Marshawn Lynch had already run for 127 yards, Jackson for another 31. So someone thought it would be a good idea for Losman to pass, and he decided the best option was to scramble back toward his own goal line. There, he was stripped of the ball by Abram Elam, with Shaun Ellis scooping up the loose ball and trotting in for the winning touchdown.
You guessed it — the Bills went on to finish 7-9, as was their wont under Jauron.

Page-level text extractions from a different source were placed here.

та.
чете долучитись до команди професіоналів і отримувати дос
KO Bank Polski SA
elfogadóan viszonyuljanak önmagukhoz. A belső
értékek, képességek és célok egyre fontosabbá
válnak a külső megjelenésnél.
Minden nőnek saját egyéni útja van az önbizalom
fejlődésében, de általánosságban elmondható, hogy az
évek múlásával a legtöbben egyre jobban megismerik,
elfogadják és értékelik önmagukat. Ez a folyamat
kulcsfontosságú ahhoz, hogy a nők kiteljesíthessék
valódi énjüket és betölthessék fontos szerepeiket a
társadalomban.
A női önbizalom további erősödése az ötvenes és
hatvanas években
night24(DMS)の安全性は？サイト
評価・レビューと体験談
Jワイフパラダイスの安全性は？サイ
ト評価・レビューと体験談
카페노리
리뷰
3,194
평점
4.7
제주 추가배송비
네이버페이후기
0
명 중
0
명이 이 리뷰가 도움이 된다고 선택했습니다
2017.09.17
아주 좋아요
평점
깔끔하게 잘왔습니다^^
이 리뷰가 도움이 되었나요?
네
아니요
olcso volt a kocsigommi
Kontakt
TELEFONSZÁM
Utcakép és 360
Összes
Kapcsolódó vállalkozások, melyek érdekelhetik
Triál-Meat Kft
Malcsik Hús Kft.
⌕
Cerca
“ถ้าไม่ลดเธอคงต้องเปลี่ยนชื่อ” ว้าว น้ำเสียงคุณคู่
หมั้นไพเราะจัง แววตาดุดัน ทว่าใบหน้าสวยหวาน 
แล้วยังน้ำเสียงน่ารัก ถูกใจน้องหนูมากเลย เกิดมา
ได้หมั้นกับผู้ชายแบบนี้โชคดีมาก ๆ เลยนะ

Buffalo’s most recent New Jersey victory came a year later, in another game most witnesses would like to forget. Steve Christie’s field goal with 2:49 left in overtime, set up by Mark Sanchez’s fifth interception of the day, gave the Bills a 16-13 edge on a day when they allowed New York to run for 318 yards, 210 of them by Thomas Jones, and Fitzpatrick replaced a concussed Trent Edwards at quarterback.
Fitz, E.J. Manuel and the legendary Brian Brohm all played their part in Buffalo’s four Meadowlands losses since, though few quarterbacks deserve more credit for defeat thanFitzpatrick in the ’12 season opener.
So now Kyle Orton gets his chance. Once again, the Bills need a win, this time to reach the season’s midway point at 5-3 and as part of a reasonable playoff discussion.
Yes, the Jets are 1-6. They have also lost five of those games to teams that currently have winning records, and four of them by a single score or less. Most recently, they lost by two on the road to New England, and will have had 10 days to rest and prepare when they take the field Sunday.
New York’s strength is centered in the middle of its defensive line, which happens to match up quite well with the disaster area which is Buffalo’s offensive interior.
Geno Smith played well in New England, but would figure to be fresh meat for Buffalo’s pass rush. But then, the Bills allowed Teddy Bridgewater to keep the Vikings ahead until the game’s final snap last Sunday.
At this point, predicting what these Bills will do based on their recent performances, or those of their opponents, is futile. Almost as much so as playing a game that matters in New Jersey.